- Born: June 19, 1888
- Died: January 16, 1984 (aged 95)
- Spouse: George Washington Stark
- Children: 3
- Writing career
- Genre: Poetry

= Anne Campbell (poet) =

American poet

Anne Campbell (June 19, 1888 – January 16, 1984) was an American newspaper poet. She wrote a poem a day, six days a week, for at least 25 years for the Detroit News.

== Early life and education ==
Campell was born June 19, 1888 on a farm near Yale, Michigan, to High J. and Mina Campbell. According to Stanford's Mike Chasar, she possibly finished high school. She published her first poem at the age of 10, in the Detroit Free Press. When she was 14 she won a statewide award for a story and poem, and she sold her first poem when she was 17.

== Career ==
Campbell worked as a women's page editor for The Gleaner, a monthly newspaper published by the Gleaner Life Insurance Society, until 1918.

The Detroit News hired Campbell in 1922 in response to the popularity of Edgar Guest, who at the time was writing a daily poem for the Detroit Free Press. She wrote a poem a day, six days a week, for at least 25 years.

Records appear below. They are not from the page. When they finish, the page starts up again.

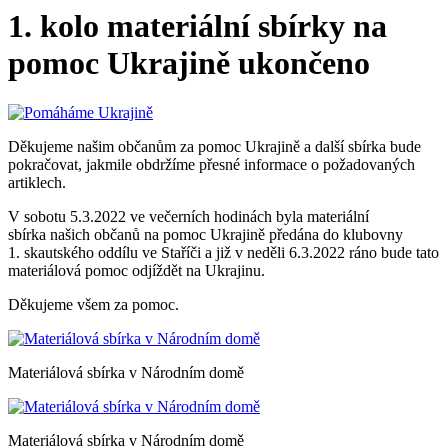
1. kolo materiální sbírky na
pomoc Ukrajině ukončeno
Děkujeme našim občanům za pomoc Ukrajině a další sbírka bude
pokračovat, jakmile obdržíme přesné informace o požadovaných
artiklech.
V sobotu 5.3.2022 ve večerních hodinách byla materiální
sbírka našich občanů na pomoc Ukrajině předána do klubovny
1. skautského oddílu ve Staříči a již v neděli 6.3.2022 ráno bude tato
materiálová pomoc odjíždět na Ukrajinu.
Děkujeme všem za pomoc.
Materiálová sbírka v Národním domě
Materiálová sbírka v Národním domě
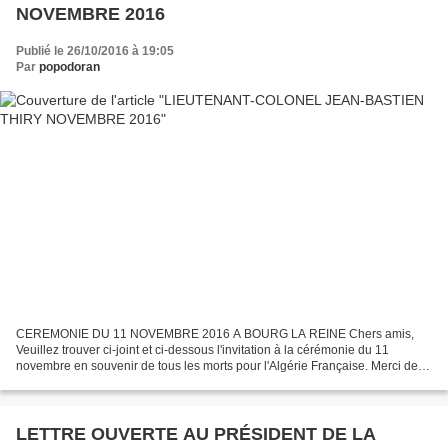
NOVEMBRE 2016
Publié le 26/10/2016 à 19:05
Par
popodoran
CEREMONIE DU 11 NOVEMBRE 2016 A BOURG LA REINE Chers amis,
Veuillez trouver ci-joint et ci-dessous l'invitation à la cérémonie du 11
novembre en souvenir de tous les morts pour l'Algérie Française. Merci de
bien vouloir diffuser. Avec toute notre reconnaissance...
LETTRE OUVERTE AU PRÉSIDENT DE LA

By the 1930s Campell was doing readings during intermissions of the Minneapolis Symphony Orchestra and on radio and television. She gave talks on "Everyday Poetry" on the Lyceum circuit.

By 1947 her work was syndicated in 30 newspapers in the US, Canada, and Great Britain, and she was earning $10,000 per year. According to Time, as of 1947 she was receiving 100 fan letters a week.

In 1953 she was awarded an honorary degree by Wayne State University.

Campbell published multiple books of poetry. Her work is included in Literary Michigan by The Michigan Council for the Humanities (1988), Michigan Authors (1980), and Michigan Poets (1964).

== Personal life ==
Campbell married George Washington Stark, a columnist and editor for the Detroit News who later became the city historian, in 1915 when she was 27. The couple had three children.

Campbell died January 16, 1984 at age 95.